The election of Mr. Diaby, who has a Ph.D. in chemistry and emigrated to East Germany in 1985, more than a decade ago, was hailed at the time as a major victory for equality. Mr. Diaby, who belongs to Chancellor Olaf Scholz’s Social Democratic Party, cited a desire to spend more time with his family as a major reason for his departure.

However, the far-right Alternative for Germany party, better known as AfD, is polling much better than his centre-left party in his constituency.

Diaby blames the rising AfD, which won second place in Germany in the recent European elections with its populist party programme, for the increase in racism and threats.

“I have received several assassination threats over the past few years,” he said in a podcast interview with Politico.eu this week. “This has now crossed the line.”

“The hatred that the AfD sows every day with its misanthropic stories is reflected in concrete psychological and physical violence,” he added. “This endangers the cohesion of our society.

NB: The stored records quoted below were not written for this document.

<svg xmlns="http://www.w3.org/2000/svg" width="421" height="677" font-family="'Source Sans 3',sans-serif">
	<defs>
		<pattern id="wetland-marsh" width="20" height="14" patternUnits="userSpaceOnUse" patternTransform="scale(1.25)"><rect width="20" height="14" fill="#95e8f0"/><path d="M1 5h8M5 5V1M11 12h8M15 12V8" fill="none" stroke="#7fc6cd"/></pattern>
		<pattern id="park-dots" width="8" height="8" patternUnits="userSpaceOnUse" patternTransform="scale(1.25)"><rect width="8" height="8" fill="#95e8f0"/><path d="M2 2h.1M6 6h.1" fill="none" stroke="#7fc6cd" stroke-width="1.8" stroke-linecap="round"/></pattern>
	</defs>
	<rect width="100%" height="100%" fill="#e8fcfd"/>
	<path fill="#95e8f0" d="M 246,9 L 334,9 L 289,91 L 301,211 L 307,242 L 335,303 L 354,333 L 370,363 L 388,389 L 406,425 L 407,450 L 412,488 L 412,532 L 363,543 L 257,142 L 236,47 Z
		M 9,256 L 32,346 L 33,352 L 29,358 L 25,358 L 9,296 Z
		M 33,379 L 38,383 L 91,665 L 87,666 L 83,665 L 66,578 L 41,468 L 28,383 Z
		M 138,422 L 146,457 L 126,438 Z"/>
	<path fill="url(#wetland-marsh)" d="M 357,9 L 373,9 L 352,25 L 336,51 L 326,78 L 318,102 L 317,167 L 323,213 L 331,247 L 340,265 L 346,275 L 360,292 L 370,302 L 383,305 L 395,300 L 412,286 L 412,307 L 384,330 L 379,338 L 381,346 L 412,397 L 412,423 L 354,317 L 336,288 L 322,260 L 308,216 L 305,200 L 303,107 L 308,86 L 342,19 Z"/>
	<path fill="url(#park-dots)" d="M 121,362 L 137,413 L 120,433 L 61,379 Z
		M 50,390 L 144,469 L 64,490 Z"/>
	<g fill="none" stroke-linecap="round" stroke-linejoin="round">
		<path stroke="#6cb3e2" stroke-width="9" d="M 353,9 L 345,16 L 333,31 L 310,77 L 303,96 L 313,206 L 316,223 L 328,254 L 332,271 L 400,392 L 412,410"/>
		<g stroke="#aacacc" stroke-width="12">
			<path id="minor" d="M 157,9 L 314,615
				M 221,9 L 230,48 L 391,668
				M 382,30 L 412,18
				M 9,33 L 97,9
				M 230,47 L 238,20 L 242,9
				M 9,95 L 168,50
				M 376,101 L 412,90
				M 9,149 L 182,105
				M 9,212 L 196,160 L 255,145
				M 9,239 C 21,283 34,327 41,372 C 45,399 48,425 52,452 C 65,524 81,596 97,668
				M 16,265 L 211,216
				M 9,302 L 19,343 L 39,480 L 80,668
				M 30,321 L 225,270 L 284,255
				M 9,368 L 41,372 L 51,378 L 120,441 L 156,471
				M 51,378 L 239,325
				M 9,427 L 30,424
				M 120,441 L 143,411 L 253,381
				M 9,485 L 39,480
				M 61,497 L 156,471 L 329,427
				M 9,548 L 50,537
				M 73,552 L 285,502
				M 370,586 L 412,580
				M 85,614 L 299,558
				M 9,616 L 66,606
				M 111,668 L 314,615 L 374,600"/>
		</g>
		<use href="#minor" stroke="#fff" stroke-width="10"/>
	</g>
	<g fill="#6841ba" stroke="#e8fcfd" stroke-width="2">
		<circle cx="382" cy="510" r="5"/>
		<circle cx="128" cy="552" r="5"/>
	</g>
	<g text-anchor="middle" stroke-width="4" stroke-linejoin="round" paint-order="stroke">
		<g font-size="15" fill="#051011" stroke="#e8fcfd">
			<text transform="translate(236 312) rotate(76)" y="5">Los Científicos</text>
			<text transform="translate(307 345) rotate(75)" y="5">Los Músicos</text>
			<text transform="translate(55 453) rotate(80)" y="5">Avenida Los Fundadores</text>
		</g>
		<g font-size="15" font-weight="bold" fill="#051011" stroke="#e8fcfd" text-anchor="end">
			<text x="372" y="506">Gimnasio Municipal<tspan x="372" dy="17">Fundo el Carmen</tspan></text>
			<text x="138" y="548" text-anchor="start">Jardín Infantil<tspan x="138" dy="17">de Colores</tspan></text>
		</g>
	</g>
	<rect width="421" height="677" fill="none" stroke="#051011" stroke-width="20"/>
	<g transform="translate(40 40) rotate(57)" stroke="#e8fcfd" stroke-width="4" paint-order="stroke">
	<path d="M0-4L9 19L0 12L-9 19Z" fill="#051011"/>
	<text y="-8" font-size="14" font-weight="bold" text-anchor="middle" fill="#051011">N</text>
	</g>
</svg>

We cannot simply accept this.”

The city of Halle, which Mr Diaby represents, is in the state of Saxony-Anhalt, one of the eastern states dominated by the nationalist and anti-immigration AfD party.

Just last year, Mr Diaby struck a very different tone against those who threatened him.

“More than 42,000 people in Halle voted for me,” he said in a interview with news magazine Der Spiegel“Resigning would mean that their voices would carry less weight than those of a hateful minority.”

“I would never let that happen,” he added.

Christopher F.Schütze contributed to the reporting.